Of course every generation has its fashions, in writing about sex as in everything else. I notice that most women in this collection wear black (especially black silk shirts over black pants), and I find it interesting that the strap-on continues to reign supreme. But you may notice that not every butch in these stories wears one, and if somebody’s wearing one it’s not even always the butch. “She is such a girl in every way,” says the bewildered narrator of Radclyffe’s “Bingo, Baby,” “and I wouldn’t have believed how hot she’d look with all that girl power dancing inches from my face.” In fact, though female masculinity remains a very hot topic in today’s sex writing, different elements turn up in different stories, in unpredictable combinations: butch identity, clothes, the top role; cocks imagined, rubber, and silicone, softees and hard ones. The package has been unpacked (as it were!). In Joy Parks’ refreshingly original “Sweet Thing‚” the confident femme discovers something about the handsome baker she’s just seduced on the breadboard beside the oven: despite having serviced most of the married women in town over the years, can it possibly be that “Petey the butch goddess is a virgin?” And unlike the straight do-me queens Petey is used to, this girl knows how to melt that stone.
“Your sense of your own power was what made me wet,” writes the submissive narrator in Amy Babcock’s “Last Ten Bucks.” In a telling detail, the butch top bends her over a table she (the top) fixed herself: “It is an old wooden table—strong, stable, and firm—like you. You have been working on its repair for some time; skillfully crafting and successfully manipulating it to become what you want it to be—your very own.” In the space between those two sentences, there is a moment of erotic blurring as the table flips from representing its owner to standing for the women she dominates.
A story like Sacchi Green’s “Bright Angel” can be read as a smart commentary on the long literary tradition of wishywashy nature writing about lesbian sex: all petals opening and fronds of seaweed. Green’s butch protagonist rewrites all that on a Grand Canyon scale: “ ‘I suppose you think the water always flows gently, smoothly, taking forever to wear away resistance… But sometimes storms batter at the rocks, and spring floods from mountain snowmelt surge through the ravines.’ I was really getting into it now. ‘The water pounds, thrashes, filled with sharp silt and uprooted trees.’ I raised my hand suddenly to the nape of her neck, still holding her hair roughly back. The scent of her juices on my fingers roused my own. With my fingernails, short but strong, I scraped a line down the valley of her spine…”

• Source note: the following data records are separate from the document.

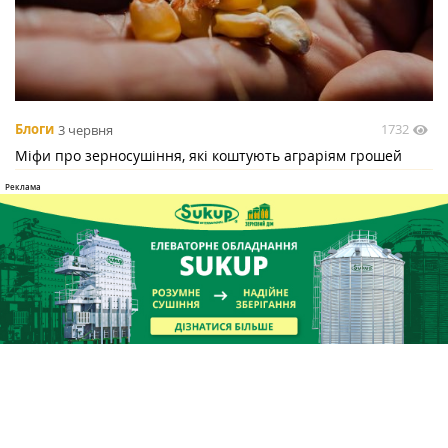
1732
Блоги
3 червня
Міфи про зерносушіння, які коштують аграріям грошей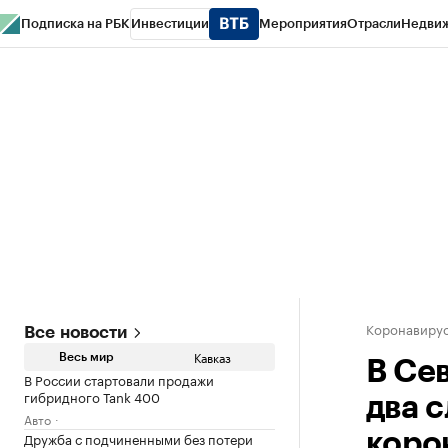
Подписка на РБК
Инвестиции
Мероприятия
Отрасли
Недви
РБК Life
Тренды
Визионеры
Национальные проекты
Город
Стиль
Кр
Конференции СПб
Спецпроекты
Проверка контрагентов
Политика
Коронавирус
Все новости
Кавказ
Весь мир
В Се
В России стартовали продажи
гибридного Tank 400
два 
Авто
Дружба с подчиненными без потери
коро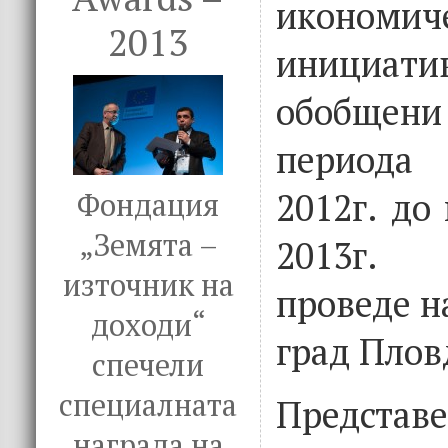
икономич
2013
инициа
обобщени 
периода
2012г. до
Фондация
„Земята –
2013г.
източник на
проведе н
доходи“
град Плов
спечели
специалната
Предст
награда на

By its nature, erotica will always be somewhat conventional: we like surprises, yes, but we like compulsive repetition too. (Admit it, don’t you often rely on a trusty old scenario to push you over the edge?) So most of the stories gathered here combine a quirky setup with a predictable conclusion of blissful orgasms for both parties. But there are some interesting exceptions. In the highly original “Sweet Desires‚” for instance, Tara Alton’s character winds up having weird, uncomfortable, migraine-inducing nookie in her car with a really irritating coworker.

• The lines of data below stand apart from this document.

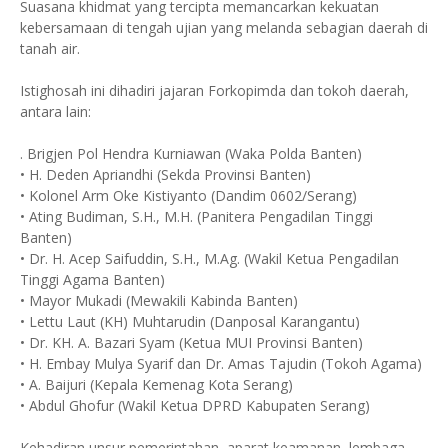
Suasana khidmat yang tercipta memancarkan kekuatan
kebersamaan di tengah ujian yang melanda sebagian daerah di
tanah air.
Istighosah ini dihadiri jajaran Forkopimda dan tokoh daerah,
antara lain:
. Brigjen Pol Hendra Kurniawan (Waka Polda Banten)
• H. Deden Apriandhi (Sekda Provinsi Banten)
• Kolonel Arm Oke Kistiyanto (Dandim 0602/Serang)
• Ating Budiman, S.H., M.H. (Panitera Pengadilan Tinggi
Banten)
• Dr. H. Acep Saifuddin, S.H., M.Ag. (Wakil Ketua Pengadilan
Tinggi Agama Banten)
• Mayor Mukadi (Mewakili Kabinda Banten)
• Lettu Laut (KH) Muhtarudin (Danposal Karangantu)
• Dr. KH. A. Bazari Syam (Ketua MUI Provinsi Banten)
• H. Embay Mulya Syarif dan Dr. Amas Tajudin (Tokoh Agama)
• A. Baijuri (Kepala Kemenag Kota Serang)
• Abdul Ghofur (Wakil Ketua DPRD Kabupaten Serang)
Kehadiran unsur pemerintahan, aparat keamanan, lembaga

Since taboo is sexy, before I began selecting these stories I was expecting them to ring all the changes on the forbidden. What surprised me is how few of them are about situations in which a social law is being breached: no molestation of the underaged and only one official adultery, in Annette Beaumont’s “Fruit of Another.” Even when sex happens between client and employee, as in Kyle Walker’s “Rosemary and Eucalyptus,” the massage therapist is quite free to rip up the check and walk away. Consent is the rule.